Question: given the declaration
int a[2][2], *b = a[0];
is accessing 'b[3]' legal (and if so presumably
the same as 'a[1][1]')?
Forgive me for giving a paraphrase rather than having a specific
article to cite.
Let's start at a place where I think most people would agree:
void *v = malloc( 4 * sizeof(int) );
int (*p) [2] = v;
int (*ap)[2][2] = v;
int *b = v;
assert( 4 * sizeof(int) == sizeof( int[2] ) * 2 );
assert( 4 * sizeof(int) == sizeof( int[2][2] ) );
assert( 4 * sizeof(int) == sizeof( int[4] ) );
assert( & b[3] == & p[1][1] );
assert( & b[3] == & (*ap)[1][1] );
assert( & p[1][2] == & ((int*)v)[4] );
assert( & (*ap)[1][2] == & ((int*)v)[4] );
assert( & b[4] == & ((int*)v)[4] );
This code will always work (assuming the malloc() call does not return
NULL), is guaranteed by the standard, and implies that accessing b[3],
p[1][1], and (*ap)[1][1] are all legal and all access the very same
memory. Does anyone disagree with that?
Furthermore, that the behavior of the expression p[0], or the
expression (*ap)[0], should behave in just the same way as an
expression a[0], if a were declared 'int a[2][2];'. So how pointers
like the ones declared above behave is a faithful indicator of how the
array 'a' would behave (in terms of this memory access question).
Right?
To return to the original question, I think most people would
expect that the behavior of
int a[2][2], *b = a[0];
should be the same as the behavior of
int a[2][2];
void *v = a[0];
int *b = v;
or, perhaps more concisely, the same as the behavior of
int a[2][2], *b = (void*)a[0];
Clearly, when the pointer value gets transmitted through a 'void*'
intermediate value, most people would expect (and rightly so, I
believe) that the behavior would be just the same as the behavior of
the code above that accesses memory that has been malloc()'ed. For it
to be otherwise, especially if the void* value is transmitted as a
function call argument, or a conditionally executed assignment, would
mean that pointer values, including void* values, carry information
around with them beyond just the address. That's not what people
expect; it's contrary to "the spirit of C", and it also violates the
Law of Least Astonishment.
The counterpoint to the above is the very interesting writing in Chris
Torek's earlier article about language in the standard that subscripts
are allowed to be checked. Apparently the standard allows that the
"subscript violation" might be detected but doesn't go so far as to
say that causing a subscript violation is undefined behavior. What an
interesting specification (assuming of course that I've captured it
accurately).
One more related note -
Douglas A. Gwyn said:
Please don't post on subjects you don't understand. Thanks.

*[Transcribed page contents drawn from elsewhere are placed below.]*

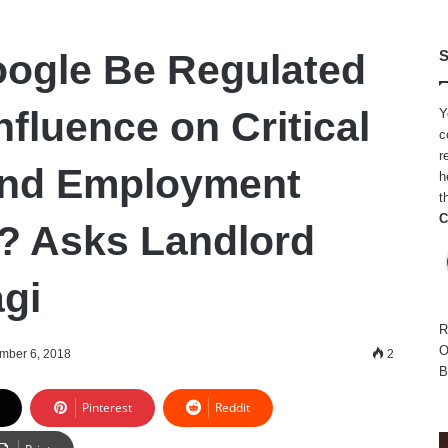
ogle Be Regulated
S
Influence on Critical
Y
c
r
and Employment
h
t
C
? Asks Landlord
gi
R
O
mber 6, 2018
2
B
Pinterest
Reddit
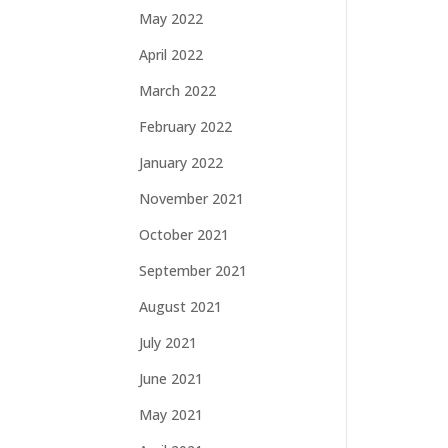
May 2022
April 2022
March 2022
February 2022
January 2022
November 2021
October 2021
September 2021
August 2021
July 2021
June 2021
May 2021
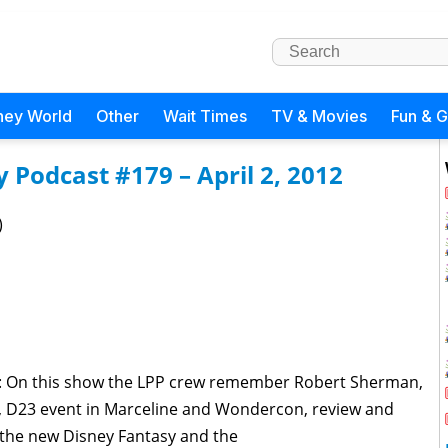
ney World
Other
Wait Times
TV & Movies
Fun & 
Podcast #179 – April 2, 2012
)
d: On this show the LPP crew remember Robert Sherman,
, D23 event in Marceline and Wondercon, review and
n the new Disney Fantasy and the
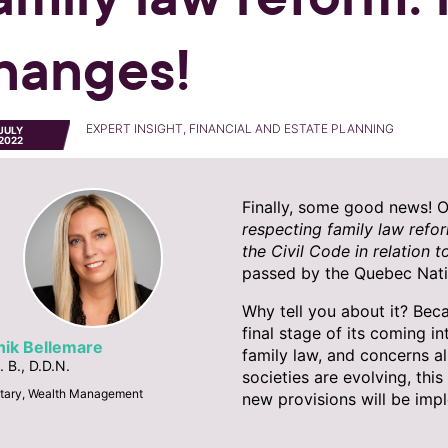
hanges!
EXPERT INSIGHT, FINANCIAL AND ESTATE PLANNING
JULY
2022
Finally, some good news! 
respecting family law refor
the Civil Code in relation t
passed by the Quebec Nati
Why tell you about it? Bec
final stage of its coming in
nik Bellemare
family law, and concerns a
. B., D.D.N.
societies are evolving, thi
tary, Wealth Management
new provisions will be imp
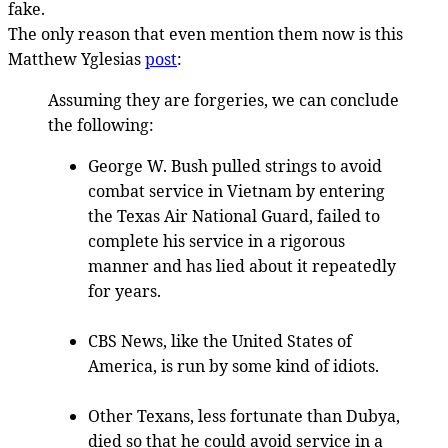
fake.
The only reason that even mention them now is this
Matthew Yglesias
post
:
Assuming they are forgeries, we can conclude
the following:
George W. Bush pulled strings to avoid
combat service in Vietnam by entering
the Texas Air National Guard, failed to
complete his service in a rigorous
manner and has lied about it repeatedly
for years.
CBS News, like the United States of
America, is run by some kind of idiots.
Other Texans, less fortunate than Dubya,
died so that he could avoid service in a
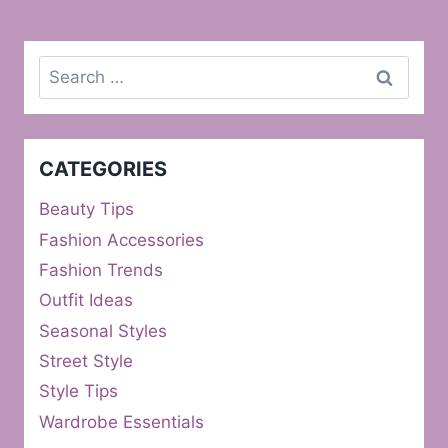
Search
for:
CATEGORIES
Beauty Tips
Fashion Accessories
Fashion Trends
Outfit Ideas
Seasonal Styles
Street Style
Style Tips
Wardrobe Essentials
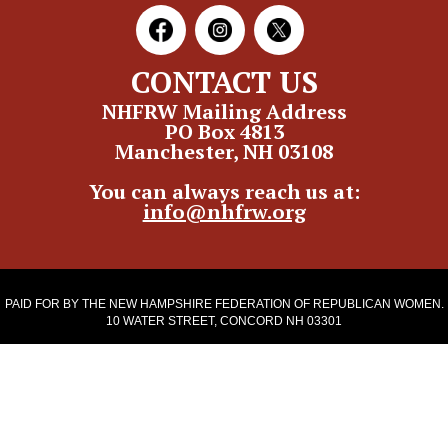
CONTACT US
NHFRW Mailing Address
PO Box 4813
Manchester, NH 03108
You can always reach us at:
info@nhfrw.org
PAID FOR BY THE NEW HAMPSHIRE FEDERATION OF REPUBLICAN WOMEN.
10 WATER STREET, CONCORD NH 03301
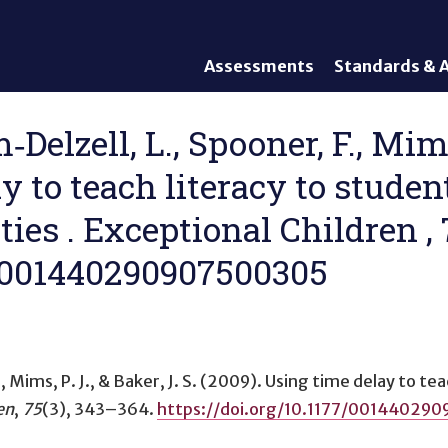
Assessments
Standards & A
General Assessments
Academic Conte
Alternate Assessments: AA-
English Languag
Delzell, L., Spooner, F., Mims,
AAAS
Standards
y to teach literacy to stude
English Language Proficiency
Accountability
(ELP) Assessments
Graduation Req
ies . Exceptional Children , 
Alternate ELP Assessments:
Standards-Base
Alt-ELP
7/001440290907500305
Interim, Formative, and
Diagnostic Assessments
Accessibility &
Accommodations
 Mims, P. J., & Baker, J. S. (2009).
Using time delay to tea
Universal Design of
Assessments
en
,
75
(3), 343–364.
https://doi.org/10.1177/00144029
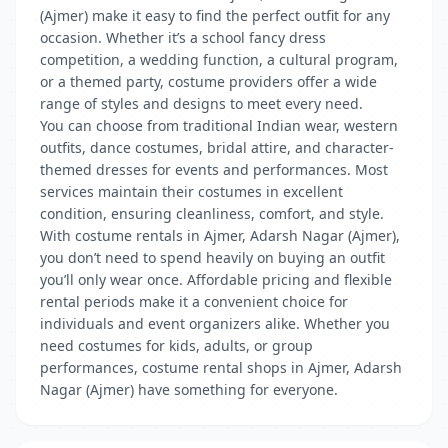
(Ajmer) make it easy to find the perfect outfit for any
occasion. Whether it’s a school fancy dress
competition, a wedding function, a cultural program,
or a themed party, costume providers offer a wide
range of styles and designs to meet every need.
You can choose from traditional Indian wear, western
outfits, dance costumes, bridal attire, and character-
themed dresses for events and performances. Most
services maintain their costumes in excellent
condition, ensuring cleanliness, comfort, and style.
With costume rentals in Ajmer, Adarsh Nagar (Ajmer),
you don’t need to spend heavily on buying an outfit
you’ll only wear once. Affordable pricing and flexible
rental periods make it a convenient choice for
individuals and event organizers alike. Whether you
need costumes for kids, adults, or group
performances, costume rental shops in Ajmer, Adarsh
Nagar (Ajmer) have something for everyone.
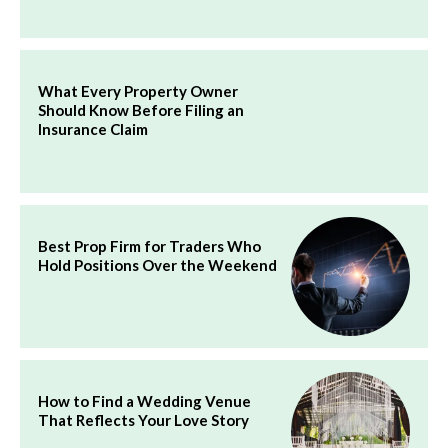
What Every Property Owner
Should Know Before Filing an
Insurance Claim
Best Prop Firm for Traders Who
Hold Positions Over the Weekend
How to Find a Wedding Venue
That Reflects Your Love Story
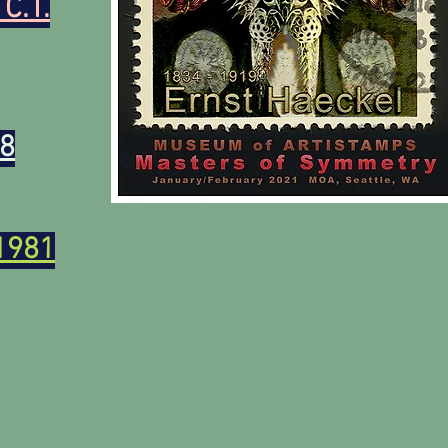
 C.T.
88
1981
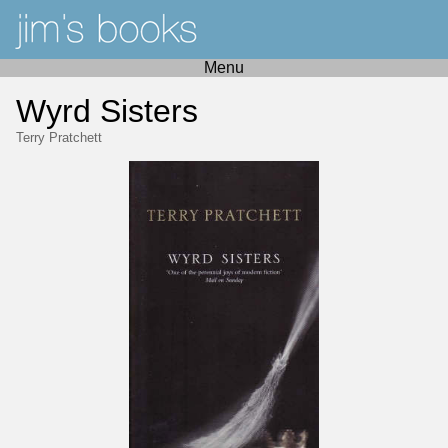
Menu
Wyrd Sisters
Terry Pratchett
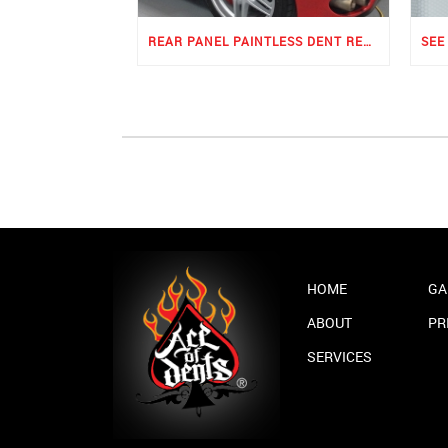
REAR PANEL PAINTLESS DENT REPAIR
HOME
GA
ABOUT
PR
SERVICES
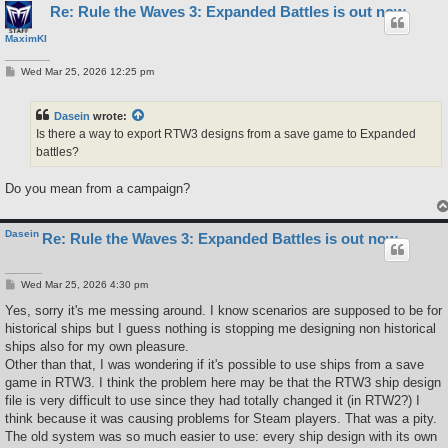
Re: Rule the Waves 3: Expanded Battles is out now
MaximKI
P
Wed Mar 25, 2026 12:25 pm
o
s
t
Dasein
wrote:
Is there a way to export RTW3 designs from a save game to Expanded
battles?
Do you mean from a campaign?
Dasein
Re: Rule the Waves 3: Expanded Battles is out now
P
Wed Mar 25, 2026 4:30 pm
o
s
Yes, sorry it's me messing around. I know scenarios are supposed to be for
t
historical ships but I guess nothing is stopping me designing non historical
ships also for my own pleasure.
Other than that, I was wondering if it's possible to use ships from a save
game in RTW3. I think the problem here may be that the RTW3 ship design
file is very difficult to use since they had totally changed it (in RTW2?) I
think because it was causing problems for Steam players. That was a pity.
The old system was so much easier to use: every ship design with its own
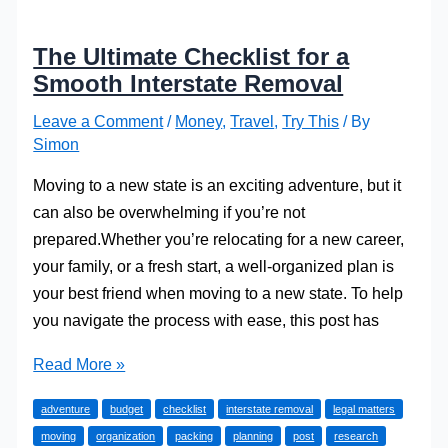
The Ultimate Checklist for a
Smooth Interstate Removal
Leave a Comment
/
Money
,
Travel
,
Try This
/ By
Simon
Moving to a new state is an exciting adventure, but it
can also be overwhelming if you’re not
prepared.Whether you’re relocating for a new career,
your family, or a fresh start, a well-organized plan is
your best friend when moving to a new state. To help
you navigate the process with ease, this post has
The
Read More »
Ultimate
adventure
budget
checklist
interstate removal
legal matters
Checklist
moving
organization
packing
planning
post
research
for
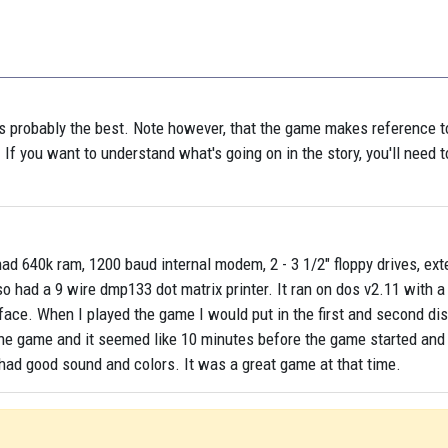
as probably the best. Note however, that the game makes reference t
. If you want to understand what's going on in the story, you'll need t
d 640k ram, 1200 baud internal modem, 2 - 3 1/2" floppy drives, ext
lso had a 9 wire dmp133 dot matrix printer. It ran on dos v2.11 with 
face. When I played the game I would put in the first and second di
 the game and it seemed like 10 minutes before the game started and 
t had good sound and colors. It was a great game at that time.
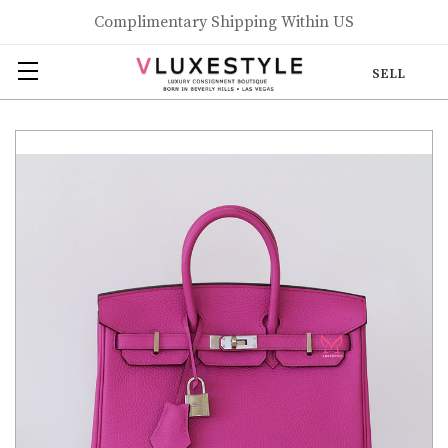
Complimentary Shipping Within US
SELL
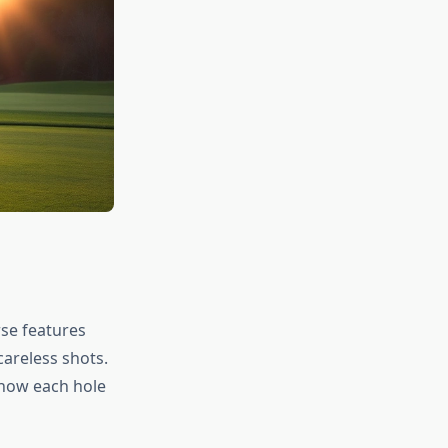
rse features
careless shots.
 how each hole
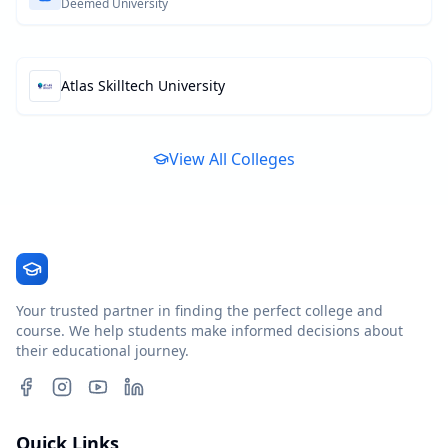
Deemed University
Atlas Skilltech University
View All Colleges
Your trusted partner in finding the perfect college and
course. We help students make informed decisions about
their educational journey.
Quick Links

Even though it isn't expressed very well, I think there's a valid
point in here, which is that being portable is different from being
guaranteed to be portable. If code works across all implementations,
it's portable, even if the language of the standard doesn't guarantee
it. More broadly, there are three kinds of discussion we might have
about expected behavior: (1) what behavior does the standard say we
may expect, (2) what behavior is reasonable to expect, and (3) what
behavior may we expect because it actually occurs. It seems to me
that discussion of any of these is appropriate in comp.lang.c, as long
as there isn't an attempt to exclude the others (and of course as long
as it's clear which type of discussion is being presented).
By the way, has anyone found a counter-example to the claim that in
all existing implementations, accessing b[3] gets the same result as
accessing a[1][1] in the question posed above?